[Data items]
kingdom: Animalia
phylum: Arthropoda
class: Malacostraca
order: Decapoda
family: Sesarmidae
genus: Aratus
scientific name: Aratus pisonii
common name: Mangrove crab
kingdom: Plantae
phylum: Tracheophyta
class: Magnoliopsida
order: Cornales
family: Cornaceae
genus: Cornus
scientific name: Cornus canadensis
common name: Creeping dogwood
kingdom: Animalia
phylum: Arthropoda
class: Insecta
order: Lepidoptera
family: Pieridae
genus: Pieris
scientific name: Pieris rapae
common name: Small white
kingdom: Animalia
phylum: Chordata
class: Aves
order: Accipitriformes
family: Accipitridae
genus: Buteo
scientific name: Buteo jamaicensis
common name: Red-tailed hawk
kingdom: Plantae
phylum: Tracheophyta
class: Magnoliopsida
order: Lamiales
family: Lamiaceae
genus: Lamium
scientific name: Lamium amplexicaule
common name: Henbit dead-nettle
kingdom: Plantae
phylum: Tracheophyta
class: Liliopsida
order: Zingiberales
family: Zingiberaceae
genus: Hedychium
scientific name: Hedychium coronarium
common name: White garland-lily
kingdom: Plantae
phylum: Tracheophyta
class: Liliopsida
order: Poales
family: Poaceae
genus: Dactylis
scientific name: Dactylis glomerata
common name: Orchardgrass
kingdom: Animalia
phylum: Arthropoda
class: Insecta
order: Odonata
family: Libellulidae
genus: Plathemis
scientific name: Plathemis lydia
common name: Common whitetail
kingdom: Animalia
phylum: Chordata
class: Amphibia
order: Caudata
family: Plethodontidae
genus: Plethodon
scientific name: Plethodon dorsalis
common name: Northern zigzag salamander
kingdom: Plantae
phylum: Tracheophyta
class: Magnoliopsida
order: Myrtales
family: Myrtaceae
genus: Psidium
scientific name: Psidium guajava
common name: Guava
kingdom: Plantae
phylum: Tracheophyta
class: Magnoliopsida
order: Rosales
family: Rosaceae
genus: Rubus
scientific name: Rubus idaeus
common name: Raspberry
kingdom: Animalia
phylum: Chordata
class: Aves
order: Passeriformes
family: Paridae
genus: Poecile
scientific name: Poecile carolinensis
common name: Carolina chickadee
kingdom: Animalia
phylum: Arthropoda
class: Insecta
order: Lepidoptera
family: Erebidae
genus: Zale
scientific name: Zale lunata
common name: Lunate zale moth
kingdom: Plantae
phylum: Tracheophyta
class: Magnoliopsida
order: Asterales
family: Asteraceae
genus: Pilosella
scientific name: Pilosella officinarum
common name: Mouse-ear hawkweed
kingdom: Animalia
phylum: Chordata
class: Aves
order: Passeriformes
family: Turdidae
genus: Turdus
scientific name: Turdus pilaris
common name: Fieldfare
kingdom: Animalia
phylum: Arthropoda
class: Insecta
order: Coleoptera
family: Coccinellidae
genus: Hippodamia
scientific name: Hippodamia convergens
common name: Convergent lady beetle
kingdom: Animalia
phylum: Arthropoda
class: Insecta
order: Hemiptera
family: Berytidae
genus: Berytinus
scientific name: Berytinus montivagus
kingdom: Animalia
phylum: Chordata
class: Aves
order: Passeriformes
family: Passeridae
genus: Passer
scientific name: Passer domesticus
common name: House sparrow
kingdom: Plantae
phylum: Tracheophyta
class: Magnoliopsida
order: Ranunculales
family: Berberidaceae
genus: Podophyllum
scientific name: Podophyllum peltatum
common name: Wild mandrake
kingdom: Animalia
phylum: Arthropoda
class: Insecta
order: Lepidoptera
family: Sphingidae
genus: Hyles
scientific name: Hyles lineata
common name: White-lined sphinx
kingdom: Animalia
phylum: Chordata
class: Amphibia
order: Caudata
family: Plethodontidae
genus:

§ **DIRECTIONS**
Can you present every line of the data above as a numbered list, leaving out blank lines?

§ **ANSWER FOR THE TASK**
1. kingdom: Animalia
2. phylum: Arthropoda
3. class: Malacostraca
4. order: Decapoda
5. family: Sesarmidae
6. genus: Aratus
7. scientific name: Aratus pisonii
8. common name: Mangrove crab
9. kingdom: Plantae
10. phylum: Tracheophyta
11. class: Magnoliopsida
12. order: Cornales
13. family: Cornaceae
14. genus: Cornus
15. scientific name: Cornus canadensis
16. common name: Creeping dogwood
17. kingdom: Animalia
18. phylum: Arthropoda
19. class: Insecta
20. order: Lepidoptera
21. family: Pieridae
22. genus: Pieris
23. scientific name: Pieris rapae
24. common name: Small white
25. kingdom: Animalia
26. phylum: Chordata
27. class: Aves
28. order: Accipitriformes
29. family: Accipitridae
30. genus: Buteo
31. scientific name: Buteo jamaicensis
32. common name: Red-tailed hawk
33. kingdom: Plantae
34. phylum: Tracheophyta
35. class: Magnoliopsida
36. order: Lamiales
37. family: Lamiaceae
38. genus: Lamium
39. scientific name: Lamium amplexicaule
40. common name: Henbit dead-nettle
41. kingdom: Plantae
42. phylum: Tracheophyta
43. class: Liliopsida
44. order: Zingiberales
45. family: Zingiberaceae
46. genus: Hedychium
47. scientific name: Hedychium coronarium
48. common name: White garland-lily
49. kingdom: Plantae
50. phylum: Tracheophyta
51. class: Liliopsida
52. order: Poales
53. family: Poaceae
54. genus: Dactylis
55. scientific name: Dactylis glomerata
56. common name: Orchardgrass
57. kingdom: Animalia
58. phylum: Arthropoda
59. class: Insecta
60. order: Odonata
61. family: Libellulidae
62. genus: Plathemis
63. scientific name: Plathemis lydia
64. common name: Common whitetail
65. kingdom: Animalia
66. phylum: Chordata
67. class: Amphibia
68. order: Caudata
69. family: Plethodontidae
70. genus: Plethodon
71. scientific name: Plethodon dorsalis
72. common name: Northern zigzag salamander
73. kingdom: Plantae
74. phylum: Tracheophyta
75. class: Magnoliopsida
76. order: Myrtales
77. family: Myrtaceae
78. genus: Psidium
79. scientific name: Psidium guajava
80. common name: Guava
81. kingdom: Plantae
82. phylum: Tracheophyta
83. class: Magnoliopsida
84. order: Rosales
85. family: Rosaceae
86. genus: Rubus
87. scientific name: Rubus idaeus
88. common name: Raspberry
89. kingdom: Animalia
90. phylum: Chordata
91. class: Aves
92. order: Passeriformes
93. family: Paridae
94. genus: Poecile
95. scientific name: Poecile carolinensis
96. common name: Carolina chickadee
97. kingdom: Animalia
98. phylum: Arthropoda
99. class: Insecta
100. order: Lepidoptera
101. family: Erebidae
102. genus: Zale
103. scientific name: Zale lunata
104. common name: Lunate zale moth
105. kingdom: Plantae
106. phylum: Tracheophyta
107. class: Magnoliopsida
108. order: Asterales
109. family: Asteraceae
110. genus: Pilosella
111. scientific name: Pilosella officinarum
112. common name: Mouse-ear hawkweed
113. kingdom: Animalia
114. phylum: Chordata
115. class: Aves
116. order: Passeriformes
117. family: Turdidae
118. genus: Turdus
119. scientific name: Turdus pilaris
120. common name: Fieldfare
121. kingdom: Animalia
122. phylum: Arthropoda
123. class: Insecta
124. order: Coleoptera
125. family: Coccinellidae
126. genus: Hippodamia
127. scientific name: Hippodamia convergens
128. common name: Convergent lady beetle
129. kingdom: Animalia
130. phylum: Arthropoda
131. class: Insecta
132. order: Hemiptera
133. family: Berytidae
134. genus: Berytinus
135. scientific name: Berytinus montivagus
136. kingdom: Animalia
137. phylum: Chordata
138. class: Aves
139. order: Passeriformes
140. family: Passeridae
141. genus: Passer
142. scientific name: Passer domesticus
143. common name: House sparrow
144. kingdom: Plantae
145. phylum: Tracheophyta
146. class: Magnoliopsida
147. order: Ranunculales
148. family: Berberidaceae
149. genus: Podophyllum
150. scientific name: Podophyllum peltatum
151. common name: Wild mandrake
152. kingdom: Animalia
153. phylum: Arthropoda
154. class: Insecta
155. order: Lepidoptera
156. family: Sphingidae
157. genus: Hyles
158. scientific name: Hyles lineata
159. common name: White-lined sphinx
160. kingdom: Animalia
161. phylum: Chordata
162. class: Amphibia
163. order: Caudata
164. family: Plethodontidae
165. genus:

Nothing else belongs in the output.